Memorial Weekend starts the picnic and grilling season for most of us. From hamburgers to steaks to chicken or ribs, nothing is safe from the flames.
But we need to do it right to keep it safe for everyone.
Wash your hands
That goes without saying, you have to keep clean around food and that includes your hands. But do you wash them between handling different types of meat? Put the chicken on, then wash your hands before picking up the burgers or ribs. Bacteria can spread easily between as you touch the different meats without washing. And use a different cutting board or wash the cutting board for each type of meat.
Use a thermometer
Good chefs keep a meat thermometer nearby. That chop may look done, but is it? Here are the three temperatures you should remember:
- 145 degrees Fahrenheit for steaks, roasts, chops, fish, and other whole cuts of meat
- 160 F for ground meat, including beef, pork, and lamb
- 165 F for poultry
To read the temperature accurately, put the point of the thermometer into the center of the meat but never touching the bone. Thinner cuts, like burgers, insert it from the side.
Keep meat cold
Keep your meat in the refrigerator until you are ready to cook it. Room temperature is an invitation for bacteria to form.
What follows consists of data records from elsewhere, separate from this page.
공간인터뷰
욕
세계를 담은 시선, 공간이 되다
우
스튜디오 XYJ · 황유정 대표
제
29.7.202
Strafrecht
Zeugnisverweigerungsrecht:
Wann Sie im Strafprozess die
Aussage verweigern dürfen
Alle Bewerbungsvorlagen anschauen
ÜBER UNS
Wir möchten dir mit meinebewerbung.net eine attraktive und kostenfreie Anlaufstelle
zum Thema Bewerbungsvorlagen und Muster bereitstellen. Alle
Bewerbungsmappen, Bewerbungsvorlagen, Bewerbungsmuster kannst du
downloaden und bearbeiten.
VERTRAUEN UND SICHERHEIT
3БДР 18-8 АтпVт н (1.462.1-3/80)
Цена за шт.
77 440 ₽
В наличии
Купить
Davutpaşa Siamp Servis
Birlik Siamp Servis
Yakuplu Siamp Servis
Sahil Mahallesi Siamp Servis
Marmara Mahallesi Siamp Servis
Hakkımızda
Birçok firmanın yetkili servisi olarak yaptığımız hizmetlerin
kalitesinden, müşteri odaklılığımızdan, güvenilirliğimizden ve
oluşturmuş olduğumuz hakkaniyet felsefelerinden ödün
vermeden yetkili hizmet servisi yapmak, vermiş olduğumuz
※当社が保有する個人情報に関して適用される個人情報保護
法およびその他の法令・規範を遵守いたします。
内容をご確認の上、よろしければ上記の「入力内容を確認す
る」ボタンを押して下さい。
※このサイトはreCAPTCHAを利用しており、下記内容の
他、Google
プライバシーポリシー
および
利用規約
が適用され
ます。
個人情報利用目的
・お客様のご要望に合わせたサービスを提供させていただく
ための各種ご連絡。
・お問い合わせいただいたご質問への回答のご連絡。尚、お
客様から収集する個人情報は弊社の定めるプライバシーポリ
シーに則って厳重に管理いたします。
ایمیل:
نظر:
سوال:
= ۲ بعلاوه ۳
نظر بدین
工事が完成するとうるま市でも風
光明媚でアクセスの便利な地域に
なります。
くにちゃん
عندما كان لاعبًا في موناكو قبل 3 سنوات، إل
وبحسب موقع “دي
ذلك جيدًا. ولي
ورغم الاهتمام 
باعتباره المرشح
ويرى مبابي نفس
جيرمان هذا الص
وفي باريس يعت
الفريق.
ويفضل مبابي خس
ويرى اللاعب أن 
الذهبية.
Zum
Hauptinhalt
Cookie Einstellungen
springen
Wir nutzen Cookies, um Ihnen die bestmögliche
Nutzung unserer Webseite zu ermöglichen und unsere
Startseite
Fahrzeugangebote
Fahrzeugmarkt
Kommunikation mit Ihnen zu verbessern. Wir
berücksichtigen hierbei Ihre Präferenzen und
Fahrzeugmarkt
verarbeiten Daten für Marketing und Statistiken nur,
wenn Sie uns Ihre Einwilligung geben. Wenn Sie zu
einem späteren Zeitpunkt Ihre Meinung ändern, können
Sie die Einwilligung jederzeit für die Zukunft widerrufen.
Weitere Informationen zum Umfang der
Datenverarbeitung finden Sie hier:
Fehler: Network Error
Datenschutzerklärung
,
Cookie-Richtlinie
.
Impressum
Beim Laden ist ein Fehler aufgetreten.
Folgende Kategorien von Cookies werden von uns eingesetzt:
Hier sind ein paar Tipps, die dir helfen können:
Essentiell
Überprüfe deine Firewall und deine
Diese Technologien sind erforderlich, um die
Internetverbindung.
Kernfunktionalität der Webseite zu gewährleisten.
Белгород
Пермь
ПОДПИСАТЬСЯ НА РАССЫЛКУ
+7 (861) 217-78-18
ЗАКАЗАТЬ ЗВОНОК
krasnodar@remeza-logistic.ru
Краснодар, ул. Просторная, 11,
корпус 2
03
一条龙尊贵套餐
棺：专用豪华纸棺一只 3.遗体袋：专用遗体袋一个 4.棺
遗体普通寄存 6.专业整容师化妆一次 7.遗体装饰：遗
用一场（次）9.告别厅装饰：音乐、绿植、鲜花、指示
If you need to bring it out, due to the distance of the grill and your fridge, don’t let it sit out for more than 30 minutes.
Keep hot and cold cold
Many grills have a warming rack where you can keep those extra burgers until they are eaten. I make an ice tray, but filling a cake pan with water, then freezing it days before the picnic. Place the salad bowls on top of the ice pan. Any cold foods will stay cold but won’t soggy.
And, of course, promptly move the leftovers to the fridge so they will stay good. Just plan to eat them within 2 or 3 days.
So, what are you waiting for? Let’s get grillin’ and enjoy ourselves this summer.